Het is een constante. Het is een vloek. Paul van Ostaijen die goed fout zat in de Grote Oorlog kon natuurlijk niet zonder zijn spiegelbeeld Wies Moens die fout zat, niet alleen in de Eerste maar ook in de Tweede Wereldoorlog. Omdat van het een onvermijdelijk het ander komt, liep zowat de helft van de Vlaamse schrijvers in de fuik van de verheerlijking van het landleven, de andere helft liep achter de Duitsers aan. Ook waren er die de twee combineerden. En al deze lieden met hun – zou Harry Mulisch zeggen – beperkte talent, werden gesteund door machtige organisaties als het Davidsfonds. Het Davidsfonds, dat was een soort boekenclub, die verkochten hun Vlaamse Schrijvers per abonnement. Wij hadden dat thuis, gelukkig waren er boeken die mijn vader mij verbood te lezen. Geen afgrond kan diep genoeg zijn om de vergetelheid te brengen die deze producten verdienen. Maar ik dwaal af.

Het Davidsfonds had geen monopolie, verre van daar. Het Davidsfonds, zullen wetenschappers u vertellen, was het kwaadste nog niet. Veel slechte schrijvers publiceerden elders. Hubert Lampo en Marnix Gijsen waren modern in die tijd. Hugo Claus zou pas decennia later zijn Het verdriet van België schrijven, over de manier waarop Vlaanderen het nazisme slikte omdat het dat eigenlijk lekker vond, en hoe het collaboreerde uit onbenul en opportunisme en lafheid (en gedreven door Franstaligen met een plank voor hun hoofd). Zelf houd ik het maar op de vloek van de hertog van Alva.

Met uw welnemen, beste lezer: tot dat boek van Claus verscheen met het geheugen van onze ouders erin, dacht ik het wel te weten: je had schrijvers die het deden, je had er die het niet deden. Schrijven over de Goede Zoon aan het Oostfront. Over de Repressie na de oorlog. Het leeuwenkot. Ik wist wat ik moest lezen. Na Het verdriet van België niet meer. Opnieuw staan ze daar, met hun conflict dat ik niet, dat niemand hier kan oplossen. Nog altijd worden er romans geschreven in de grote Kempenland-traditie. Zo bouwen wij aan onze tragedie. En met dat alles geen enkele – let wel: geen enkele – goede roman over het verzet, maar een rivier van tranen over koude voeten in Stalingrad.

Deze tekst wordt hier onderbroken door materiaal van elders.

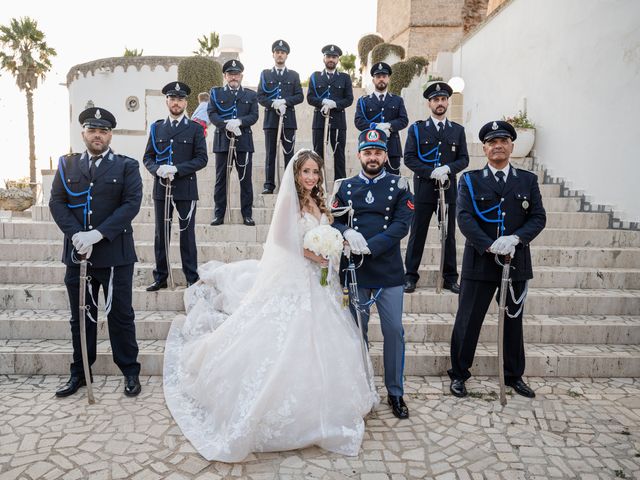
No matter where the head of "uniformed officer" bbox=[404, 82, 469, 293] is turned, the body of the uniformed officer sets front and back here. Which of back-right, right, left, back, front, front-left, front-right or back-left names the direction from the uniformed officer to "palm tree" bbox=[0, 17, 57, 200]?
back-right

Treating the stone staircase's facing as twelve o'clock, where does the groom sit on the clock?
The groom is roughly at 1 o'clock from the stone staircase.

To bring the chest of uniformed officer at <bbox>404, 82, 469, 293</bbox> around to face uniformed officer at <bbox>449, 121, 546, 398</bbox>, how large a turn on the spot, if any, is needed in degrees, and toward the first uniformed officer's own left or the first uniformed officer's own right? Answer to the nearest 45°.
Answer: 0° — they already face them

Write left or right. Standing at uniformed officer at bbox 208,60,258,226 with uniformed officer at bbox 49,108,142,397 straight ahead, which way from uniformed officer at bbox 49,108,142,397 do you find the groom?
left

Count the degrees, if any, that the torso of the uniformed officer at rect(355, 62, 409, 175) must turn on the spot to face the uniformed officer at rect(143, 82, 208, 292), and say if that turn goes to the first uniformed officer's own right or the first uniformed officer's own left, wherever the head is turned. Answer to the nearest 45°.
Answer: approximately 45° to the first uniformed officer's own right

Schrijvers die iets hadden kunnen worden zijn daar nu nog de slachtoffers van. Filip de Pillecyn bijvoorbeeld kreeg een Tijl & Nele-achtig monument aan de Durme, waar hij zo graag over schreef. Eén blik leert zelfs de meest argeloze toerist waar Filip de Pillecyn voor stond – althans in de ogen van de beeldhouwer die hem vereeuwigde. Het hoeft niet eens waar te zijn, maar dat monumentje laat geen twijfel toe. Terwijl, ach, De Pillecyn nog zo slecht niet was met zijn verhalen vol mist en onzekere figuren als Monsieur Hawarden.

Een typisch geval: aanhanger van de frontbeweging in de Eerste Wereldoorlog, kleine collaborateur in de Tweede. Het verschil niet gezien. Geen politiek in die romans, alleen… Alleen niet goed genoeg geworden om boven de kwestie uit te stijgen. En nu een aangebrande Vlaamse schrijver. Ach, zijn er andere? Natuurlijk wel, de tijden zijn veranderd. Maar voor de ongelukkige De Pillecyn was het te laat. Zijn monument is een molensteen rond zijn nek.